**WORK REQUEST**: Could you filter the material and copy every line where the word "ankle" occurs?

**MATERIAL FOR THIS EXERCISE**:
-------------------------

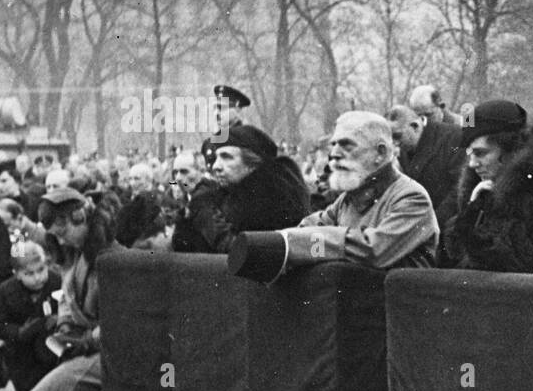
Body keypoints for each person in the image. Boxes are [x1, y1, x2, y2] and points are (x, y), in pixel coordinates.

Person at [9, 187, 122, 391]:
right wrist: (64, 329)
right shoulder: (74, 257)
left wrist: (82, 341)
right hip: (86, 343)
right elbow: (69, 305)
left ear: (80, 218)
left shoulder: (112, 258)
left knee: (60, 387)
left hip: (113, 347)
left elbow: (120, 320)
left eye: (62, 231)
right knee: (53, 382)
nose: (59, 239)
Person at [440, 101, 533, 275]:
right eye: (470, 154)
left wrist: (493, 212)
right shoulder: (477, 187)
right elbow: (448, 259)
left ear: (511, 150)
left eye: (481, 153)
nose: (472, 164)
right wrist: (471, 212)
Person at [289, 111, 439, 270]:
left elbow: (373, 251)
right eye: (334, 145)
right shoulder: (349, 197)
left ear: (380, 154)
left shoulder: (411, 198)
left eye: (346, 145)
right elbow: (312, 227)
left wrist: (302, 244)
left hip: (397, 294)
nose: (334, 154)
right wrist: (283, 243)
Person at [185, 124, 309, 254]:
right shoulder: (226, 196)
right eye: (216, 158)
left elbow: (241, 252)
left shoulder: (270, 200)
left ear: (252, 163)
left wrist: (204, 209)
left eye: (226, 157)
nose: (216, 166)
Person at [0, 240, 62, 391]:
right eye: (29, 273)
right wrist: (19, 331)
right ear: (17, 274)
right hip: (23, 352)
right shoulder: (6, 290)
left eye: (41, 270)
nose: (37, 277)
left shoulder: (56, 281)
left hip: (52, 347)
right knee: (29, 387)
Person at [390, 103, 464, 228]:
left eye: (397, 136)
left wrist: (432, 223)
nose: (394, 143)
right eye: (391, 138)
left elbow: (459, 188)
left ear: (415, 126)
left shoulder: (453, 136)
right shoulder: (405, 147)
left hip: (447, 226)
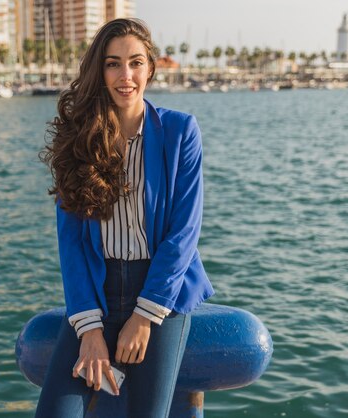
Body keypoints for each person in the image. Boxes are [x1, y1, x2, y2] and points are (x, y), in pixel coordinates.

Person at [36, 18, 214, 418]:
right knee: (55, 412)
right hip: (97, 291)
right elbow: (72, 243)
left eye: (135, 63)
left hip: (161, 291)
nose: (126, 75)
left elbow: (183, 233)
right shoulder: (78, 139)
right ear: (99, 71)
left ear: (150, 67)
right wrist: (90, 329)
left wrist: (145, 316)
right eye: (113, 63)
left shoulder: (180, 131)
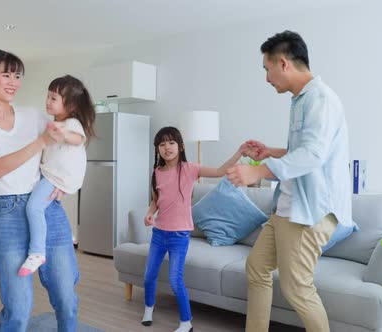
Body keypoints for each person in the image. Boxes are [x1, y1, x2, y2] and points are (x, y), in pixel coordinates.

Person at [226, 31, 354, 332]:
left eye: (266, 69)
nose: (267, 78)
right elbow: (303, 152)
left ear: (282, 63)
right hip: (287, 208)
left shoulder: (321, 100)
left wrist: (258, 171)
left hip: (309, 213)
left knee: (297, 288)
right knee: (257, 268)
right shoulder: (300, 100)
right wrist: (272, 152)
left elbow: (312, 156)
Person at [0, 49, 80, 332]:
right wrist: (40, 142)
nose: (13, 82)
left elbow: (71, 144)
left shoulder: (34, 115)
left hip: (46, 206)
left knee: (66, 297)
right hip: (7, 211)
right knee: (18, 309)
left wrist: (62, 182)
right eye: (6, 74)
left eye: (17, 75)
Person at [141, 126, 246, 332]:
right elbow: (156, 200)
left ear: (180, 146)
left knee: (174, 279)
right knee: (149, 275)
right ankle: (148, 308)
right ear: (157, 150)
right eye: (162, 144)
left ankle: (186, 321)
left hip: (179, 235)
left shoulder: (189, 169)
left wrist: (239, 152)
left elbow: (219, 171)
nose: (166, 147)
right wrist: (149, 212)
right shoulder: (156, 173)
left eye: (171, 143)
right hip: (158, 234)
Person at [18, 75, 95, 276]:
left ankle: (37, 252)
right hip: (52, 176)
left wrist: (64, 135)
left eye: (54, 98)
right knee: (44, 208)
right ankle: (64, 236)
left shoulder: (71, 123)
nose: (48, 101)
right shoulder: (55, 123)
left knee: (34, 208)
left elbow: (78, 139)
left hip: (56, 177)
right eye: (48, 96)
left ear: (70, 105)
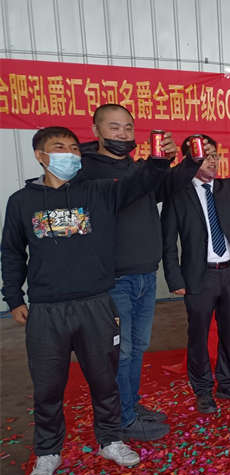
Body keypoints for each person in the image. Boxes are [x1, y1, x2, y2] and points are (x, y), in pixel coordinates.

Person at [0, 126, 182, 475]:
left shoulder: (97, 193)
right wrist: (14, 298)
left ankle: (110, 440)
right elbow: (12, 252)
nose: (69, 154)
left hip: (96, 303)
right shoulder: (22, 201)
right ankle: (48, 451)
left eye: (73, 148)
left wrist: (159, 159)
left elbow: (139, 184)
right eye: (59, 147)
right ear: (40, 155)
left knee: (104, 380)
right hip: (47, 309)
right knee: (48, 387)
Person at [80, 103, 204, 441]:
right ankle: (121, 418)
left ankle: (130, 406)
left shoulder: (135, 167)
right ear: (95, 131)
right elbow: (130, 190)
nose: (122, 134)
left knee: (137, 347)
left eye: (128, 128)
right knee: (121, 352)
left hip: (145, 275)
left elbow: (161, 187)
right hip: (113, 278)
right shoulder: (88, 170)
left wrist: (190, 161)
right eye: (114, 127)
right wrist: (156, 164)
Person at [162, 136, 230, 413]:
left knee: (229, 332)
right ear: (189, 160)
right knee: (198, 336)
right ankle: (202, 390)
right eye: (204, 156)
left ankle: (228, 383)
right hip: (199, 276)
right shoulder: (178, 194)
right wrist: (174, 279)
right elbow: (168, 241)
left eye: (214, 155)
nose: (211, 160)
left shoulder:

-------------------------

**WRITTEN ANSWER**:
right ankle: (148, 308)
left ankle: (186, 321)
left ankle: (37, 252)
right ankle: (64, 236)
left ankle: (110, 440)
right ankle: (48, 451)
right ankle: (121, 418)
left ankle: (130, 406)
right ankle: (202, 390)
left ankle: (228, 383)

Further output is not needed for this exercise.